Good to hear, I am sure it will give much fewer headaches down the road. Thumbs Up


----------



## Matt_2500 (Dec 21, 2014)

kimber750;1944728 said:


> How are you gonna get high and low signal from trailer wiring? Gonna run plow and truck lights at same time? Even on new plow systems the park/turn are spliced into, these are not the issue. It is the headlight signal that the ecu controls. So cutting into the trailer harness is pointless.


this is an old post but it is as simple as running the truck with the headlight switch in the p/l setting...r/l come on, truck headlights stay off, plow h/l and r/l come on through relay spliced into r/l wiring...certainly not pointless and pretty simple actually.


----------



## kimber750 (Sep 19, 2011)

Matt_2500;1944740 said:


> this is an old post but it is as simple as running the truck with the headlight switch in the p/l setting...r/l come on, truck headlights stay off, plow h/l and r/l come on through relay spliced into r/l wiring...certainly not pointless and pretty simple actually.

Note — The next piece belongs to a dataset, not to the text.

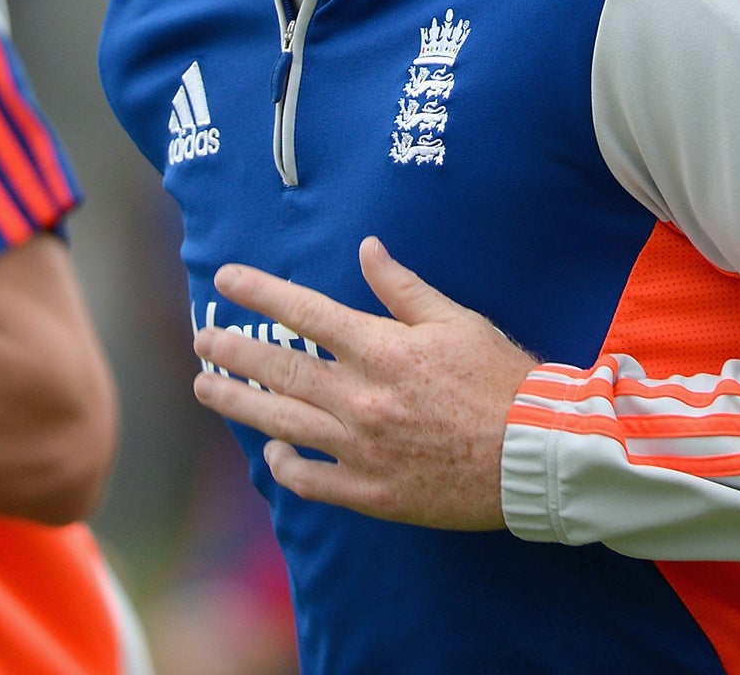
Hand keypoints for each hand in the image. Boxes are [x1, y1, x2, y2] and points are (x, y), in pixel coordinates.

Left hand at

My point was that the truck park/turn light don't go through the computer. Also these are spliced into with almost all current plow setups. So might as well use them instead of cutting open trailer harness or running wires to the back of truck to get to the plug. Also you didn't say how you would switch from high to low head lights. This signal is not in the trailer harness. Yes I know it can be done with relays but then you are adding another switch in the cab, even more wiring that can possibly go bad. Like I said, you took the smarter route by buying the proper wiring.


----------



## Matt_2500 (Dec 21, 2014)

kimber750;1944746 said:


> My point was that the truck park/turn light don't go through the computer. Also these are spliced into with almost all current plow setups. So might as well use them instead of cutting open trailer harness or running wires to the back of truck to get to the plug. Also you didn't say how you would switch from high to low head lights. This signal is not in the trailer harness. Yes I know it can be done with relays but then you are adding another switch in the cab, even more wiring that can possibly go bad. Like I said, you took the smarter route by buying the proper wiring.

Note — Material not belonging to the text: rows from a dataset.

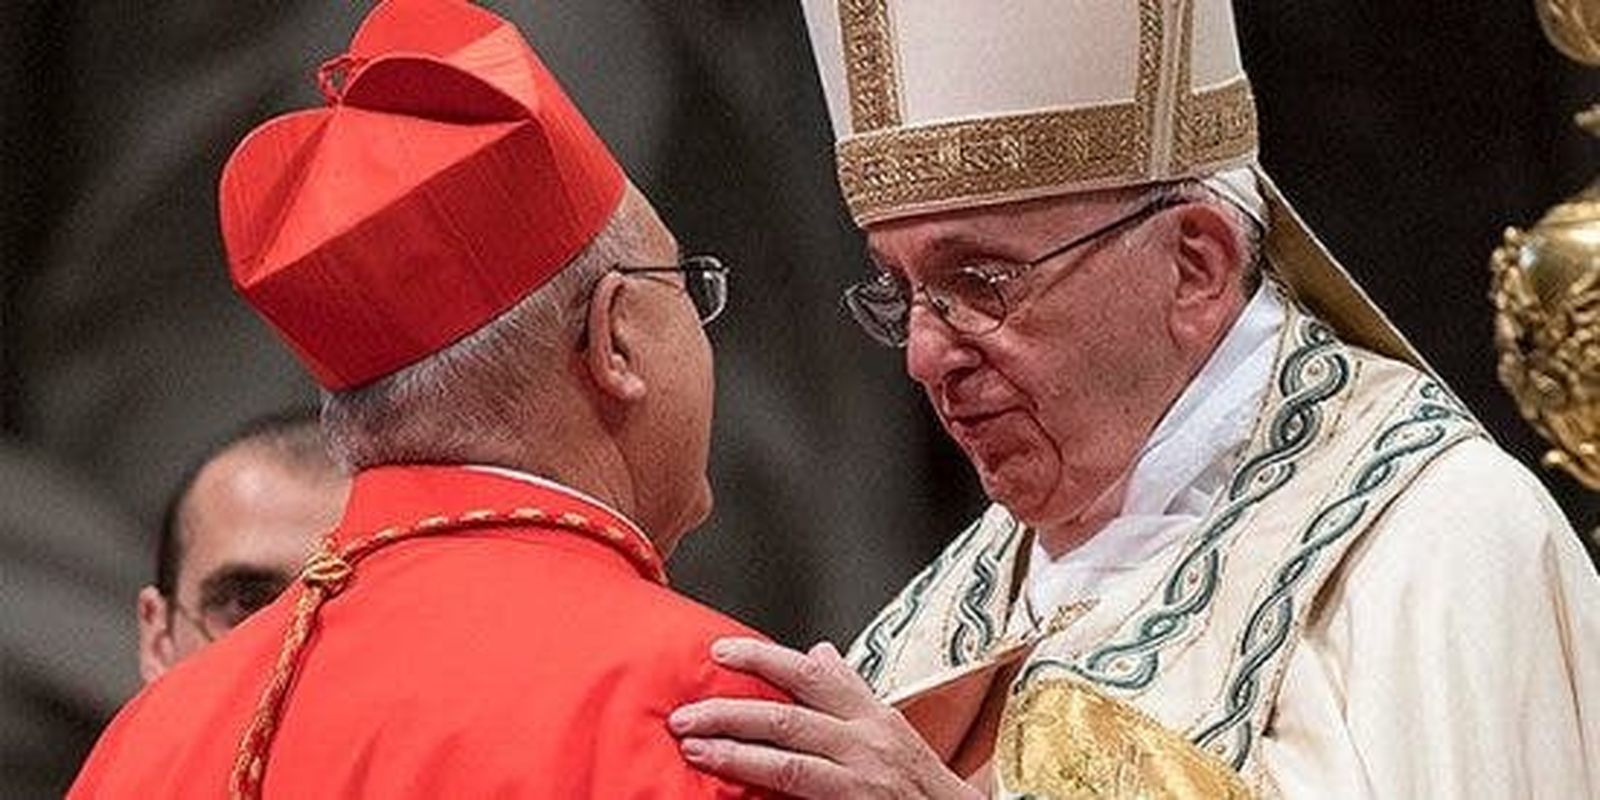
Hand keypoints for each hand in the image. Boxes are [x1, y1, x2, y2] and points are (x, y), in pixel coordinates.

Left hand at [669, 638, 982, 798]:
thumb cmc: (920, 781)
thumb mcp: (891, 727)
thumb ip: (851, 691)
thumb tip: (818, 650)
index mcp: (872, 714)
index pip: (809, 673)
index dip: (762, 659)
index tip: (719, 651)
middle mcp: (867, 741)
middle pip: (787, 716)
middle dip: (729, 712)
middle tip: (684, 714)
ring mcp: (861, 778)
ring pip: (786, 759)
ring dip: (733, 753)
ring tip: (694, 747)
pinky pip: (797, 794)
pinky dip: (760, 789)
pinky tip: (728, 791)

as I said in my first post, just plowing my own driveway, meaning high beams are not necessary, no new switches needed in the cab. solution would have worked perfectly but I decided to spend the $$ rather than the time to put together the custom solution. whether or not it's smarter would only depend on whether or not you have more time or $$, at least assuming you have the knowledge/skill set to properly engineer a custom electrical setup which I do. in the end, as I said, I decided to save the time and spend the $$.


----------